What you should do: Copy the data below exactly. Any pictures in it should be omitted.

Given data:
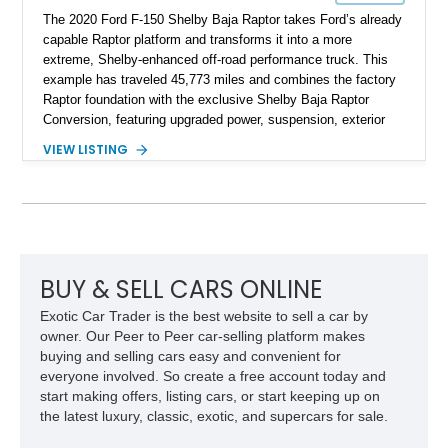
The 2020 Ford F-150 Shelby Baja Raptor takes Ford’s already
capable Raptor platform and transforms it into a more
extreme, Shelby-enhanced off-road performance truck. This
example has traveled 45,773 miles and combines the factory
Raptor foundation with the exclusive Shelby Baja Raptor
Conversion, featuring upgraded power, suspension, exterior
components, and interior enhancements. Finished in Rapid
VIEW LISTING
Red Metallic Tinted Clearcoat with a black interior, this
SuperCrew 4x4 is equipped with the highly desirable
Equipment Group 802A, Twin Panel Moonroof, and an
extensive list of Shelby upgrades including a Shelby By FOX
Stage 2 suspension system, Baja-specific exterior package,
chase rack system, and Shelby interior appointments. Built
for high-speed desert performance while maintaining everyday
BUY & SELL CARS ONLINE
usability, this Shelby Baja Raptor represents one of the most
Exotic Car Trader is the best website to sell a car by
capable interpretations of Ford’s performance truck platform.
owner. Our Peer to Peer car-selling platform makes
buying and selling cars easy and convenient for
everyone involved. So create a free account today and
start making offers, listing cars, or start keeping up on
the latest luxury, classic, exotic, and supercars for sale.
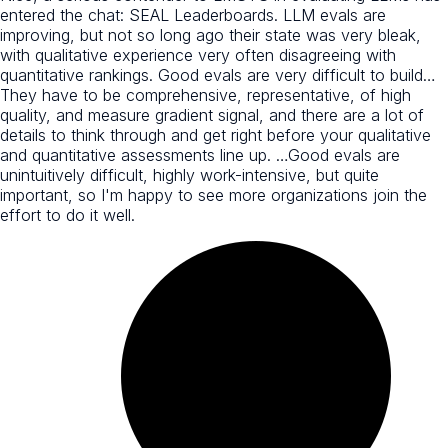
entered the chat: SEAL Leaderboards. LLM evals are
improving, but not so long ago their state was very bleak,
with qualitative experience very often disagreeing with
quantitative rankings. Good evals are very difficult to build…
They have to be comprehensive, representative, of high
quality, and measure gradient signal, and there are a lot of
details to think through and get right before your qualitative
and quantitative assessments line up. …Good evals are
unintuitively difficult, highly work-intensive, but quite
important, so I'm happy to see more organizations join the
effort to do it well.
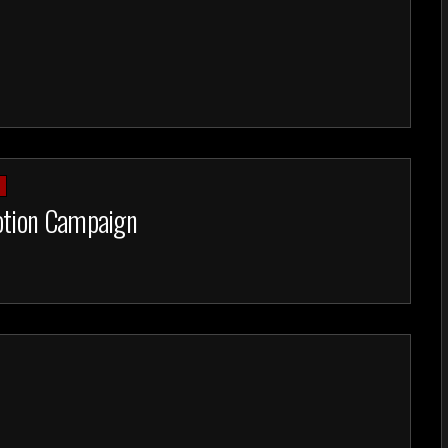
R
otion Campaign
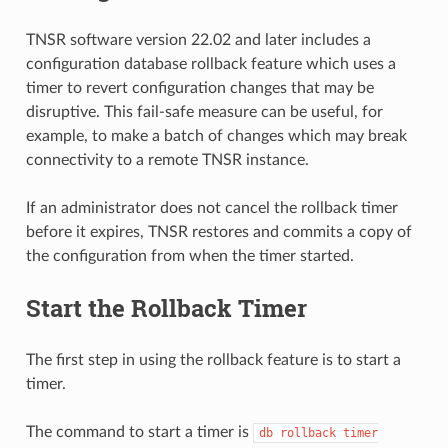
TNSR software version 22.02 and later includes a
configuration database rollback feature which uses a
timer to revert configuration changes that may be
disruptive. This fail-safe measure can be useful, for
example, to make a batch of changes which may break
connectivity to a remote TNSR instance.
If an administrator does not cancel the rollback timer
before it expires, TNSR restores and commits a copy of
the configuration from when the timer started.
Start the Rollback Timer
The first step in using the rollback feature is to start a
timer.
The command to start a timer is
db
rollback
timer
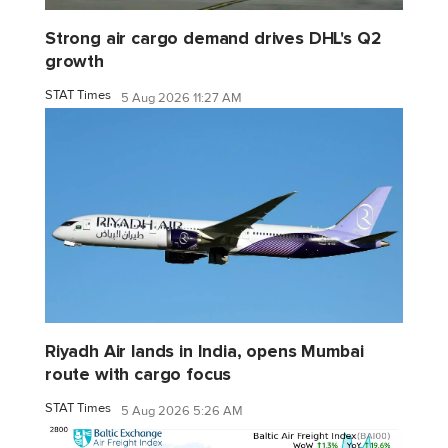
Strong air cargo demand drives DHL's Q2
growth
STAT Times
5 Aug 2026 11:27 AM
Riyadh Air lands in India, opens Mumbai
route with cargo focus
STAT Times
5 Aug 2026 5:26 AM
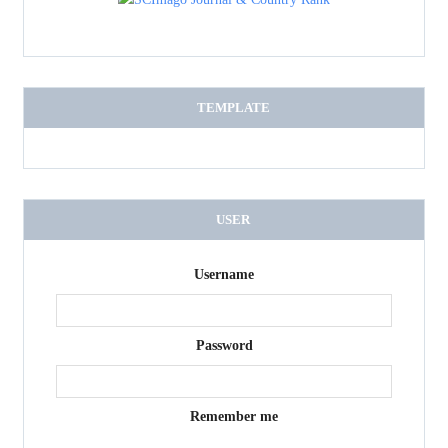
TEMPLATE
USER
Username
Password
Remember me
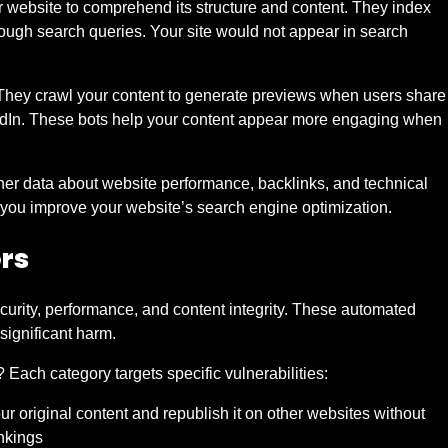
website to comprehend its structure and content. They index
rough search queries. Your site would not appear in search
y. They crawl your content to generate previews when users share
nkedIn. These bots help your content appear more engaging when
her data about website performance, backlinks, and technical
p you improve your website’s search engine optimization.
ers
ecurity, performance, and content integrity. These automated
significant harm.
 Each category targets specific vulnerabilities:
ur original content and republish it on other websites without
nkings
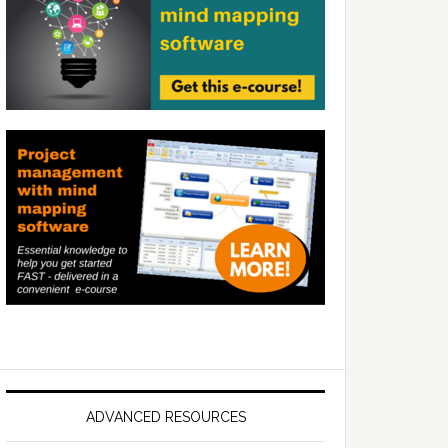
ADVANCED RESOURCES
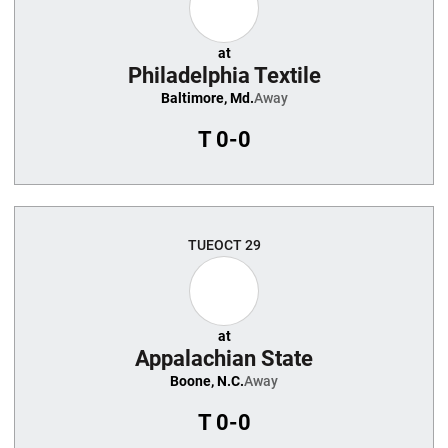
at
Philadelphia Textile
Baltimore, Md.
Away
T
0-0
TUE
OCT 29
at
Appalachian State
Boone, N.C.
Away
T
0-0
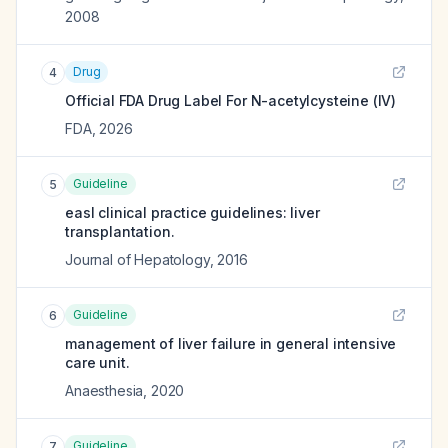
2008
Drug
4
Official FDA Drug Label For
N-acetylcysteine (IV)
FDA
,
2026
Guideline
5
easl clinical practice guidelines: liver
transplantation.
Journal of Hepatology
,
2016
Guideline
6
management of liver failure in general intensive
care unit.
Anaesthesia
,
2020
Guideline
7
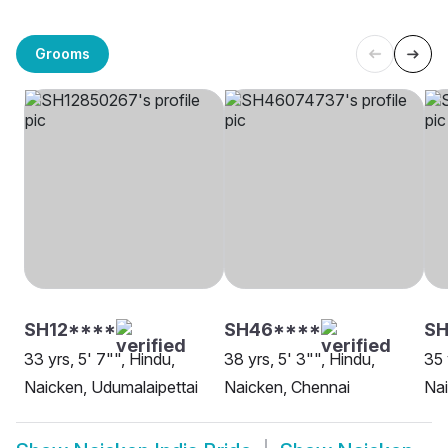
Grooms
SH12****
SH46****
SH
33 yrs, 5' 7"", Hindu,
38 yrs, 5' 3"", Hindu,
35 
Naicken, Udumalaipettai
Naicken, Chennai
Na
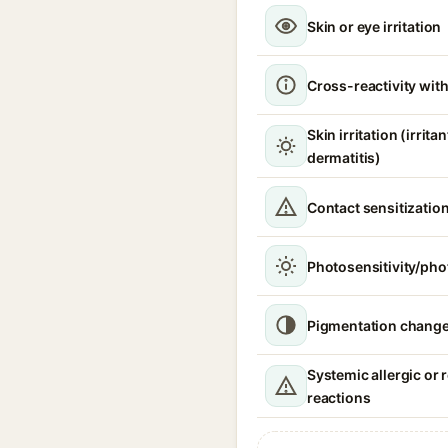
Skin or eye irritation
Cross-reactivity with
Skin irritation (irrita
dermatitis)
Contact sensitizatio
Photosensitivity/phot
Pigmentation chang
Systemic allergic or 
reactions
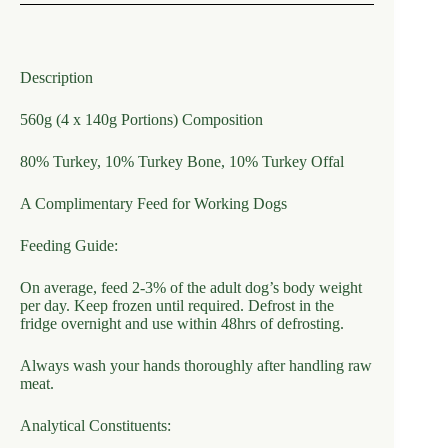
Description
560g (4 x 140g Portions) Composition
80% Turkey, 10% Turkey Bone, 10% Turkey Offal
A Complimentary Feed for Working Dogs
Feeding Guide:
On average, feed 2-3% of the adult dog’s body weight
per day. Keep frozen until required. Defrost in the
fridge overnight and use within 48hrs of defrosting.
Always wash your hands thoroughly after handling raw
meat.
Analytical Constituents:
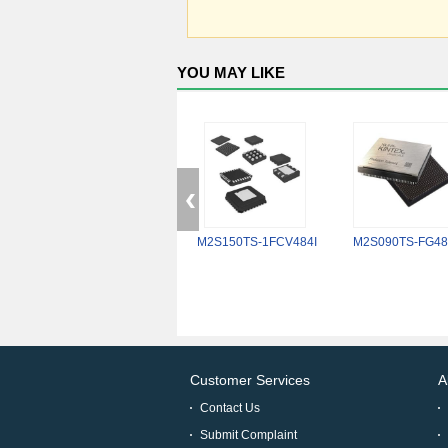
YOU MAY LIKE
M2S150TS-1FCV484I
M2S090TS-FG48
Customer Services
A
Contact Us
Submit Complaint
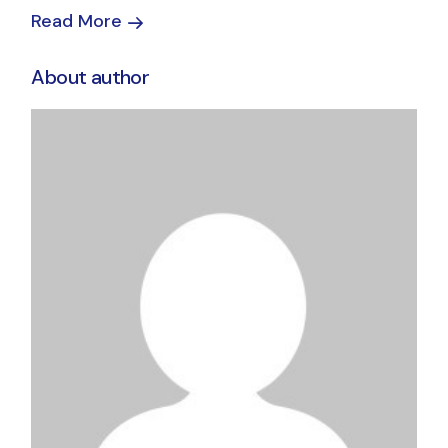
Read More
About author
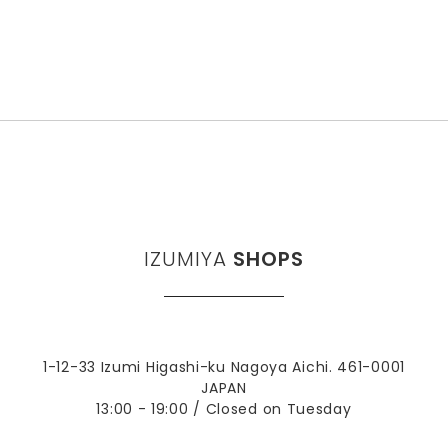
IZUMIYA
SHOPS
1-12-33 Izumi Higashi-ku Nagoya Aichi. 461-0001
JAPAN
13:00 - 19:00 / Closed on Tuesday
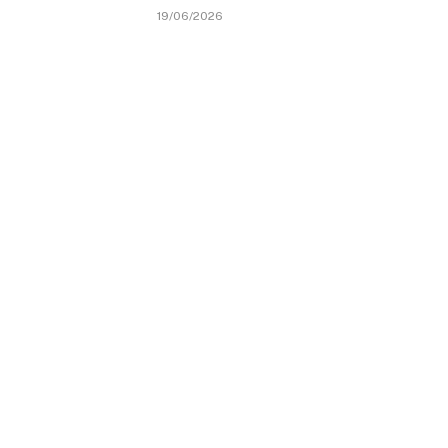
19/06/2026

Your response:
The 2020 Ford F-150 Shelby Baja Raptor takes Ford’s already
capable Raptor platform and transforms it into a more
extreme, Shelby-enhanced off-road performance truck. This
example has traveled 45,773 miles and combines the factory
Raptor foundation with the exclusive Shelby Baja Raptor
Conversion, featuring upgraded power, suspension, exterior
components, and interior enhancements. Finished in Rapid
VIEW LISTING
Red Metallic Tinted Clearcoat with a black interior, this
SuperCrew 4x4 is equipped with the highly desirable
Equipment Group 802A, Twin Panel Moonroof, and an
extensive list of Shelby upgrades including a Shelby By FOX
Stage 2 suspension system, Baja-specific exterior package,
chase rack system, and Shelby interior appointments. Built
for high-speed desert performance while maintaining everyday
BUY & SELL CARS ONLINE
usability, this Shelby Baja Raptor represents one of the most
Exotic Car Trader is the best website to sell a car by
capable interpretations of Ford’s performance truck platform.
owner. Our Peer to Peer car-selling platform makes
buying and selling cars easy and convenient for
everyone involved. So create a free account today and
start making offers, listing cars, or start keeping up on
the latest luxury, classic, exotic, and supercars for sale.
entered the chat: SEAL Leaderboards. LLM evals are
improving, but not so long ago their state was very bleak,
with qualitative experience very often disagreeing with
quantitative rankings. Good evals are very difficult to build…
They have to be comprehensive, representative, of high
quality, and measure gradient signal, and there are a lot of
details to think through and get right before your qualitative
and quantitative assessments line up. …Good evals are
unintuitively difficult, highly work-intensive, but quite
important, so I'm happy to see more organizations join the
effort to do it well.
R
otion Campaign
TNSR software version 22.02 and later includes a
configuration database rollback feature which uses a
timer to revert configuration changes that may be
disruptive. This fail-safe measure can be useful, for
example, to make a batch of changes which may break
connectivity to a remote TNSR instance.
If an administrator does not cancel the rollback timer
before it expires, TNSR restores and commits a copy of
the configuration from when the timer started.
Start the Rollback Timer
The first step in using the rollback feature is to start a
timer.
The command to start a timer is
db
rollback
timer
Strong air cargo demand drives DHL's Q2
growth
STAT Times
5 Aug 2026 11:27 AM
Riyadh Air lands in India, opens Mumbai
route with cargo focus
STAT Times
5 Aug 2026 5:26 AM
TEMPLATE
USER
Username
Password
Remember me
website to comprehend its structure and content. They index
rough search queries. Your site would not appear in search
y. They crawl your content to generate previews when users share
nkedIn. These bots help your content appear more engaging when
her data about website performance, backlinks, and technical
p you improve your website’s search engine optimization.
ers
ecurity, performance, and content integrity. These automated
significant harm.
 Each category targets specific vulnerabilities:
ur original content and republish it on other websites without
nkings
ADVANCED RESOURCES
at
Philadelphia Textile
Baltimore, Md.
Away
T
0-0
TUE
OCT 29
at
Appalachian State
Boone, N.C.
Away
T
0-0
2008
Drug
4
Official FDA Drug Label For
N-acetylcysteine (IV)
FDA
,
2026
Guideline
5
easl clinical practice guidelines: liver
transplantation.
Journal of Hepatology
,
2016
Guideline
6
management of liver failure in general intensive
care unit.
Anaesthesia
,
2020
Guideline
7
Grooms
SH12****
SH46****
SH
33 yrs, 5' 7"", Hindu,
38 yrs, 5' 3"", Hindu,
35 
Naicken, Udumalaipettai
Naicken, Chennai
Na
Skin or eye irritation
Cross-reactivity with
Skin irritation (irrita
dermatitis)
Contact sensitizatio
Photosensitivity/phot
Pigmentation chang
Systemic allergic or 
reactions
Description
560g (4 x 140g Portions) Composition
80% Turkey, 10% Turkey Bone, 10% Turkey Offal
A Complimentary Feed for Working Dogs
Feeding Guide:
On average, feed 2-3% of the adult dog’s body weight
per day. Keep frozen until required. Defrost in the
fridge overnight and use within 48hrs of defrosting.
Always wash your hands thoroughly after handling raw
meat.
Analytical Constituents:
YOU MAY LIKE
M2S150TS-1FCV484I
M2S090TS-FG48
Customer Services
A
Contact Us
Submit Complaint
Read More
About author
IZUMIYA
SHOPS
1-12-33 Izumi Higashi-ku Nagoya Aichi. 461-0001
JAPAN
13:00 - 19:00 / Closed on Tuesday
19/06/2026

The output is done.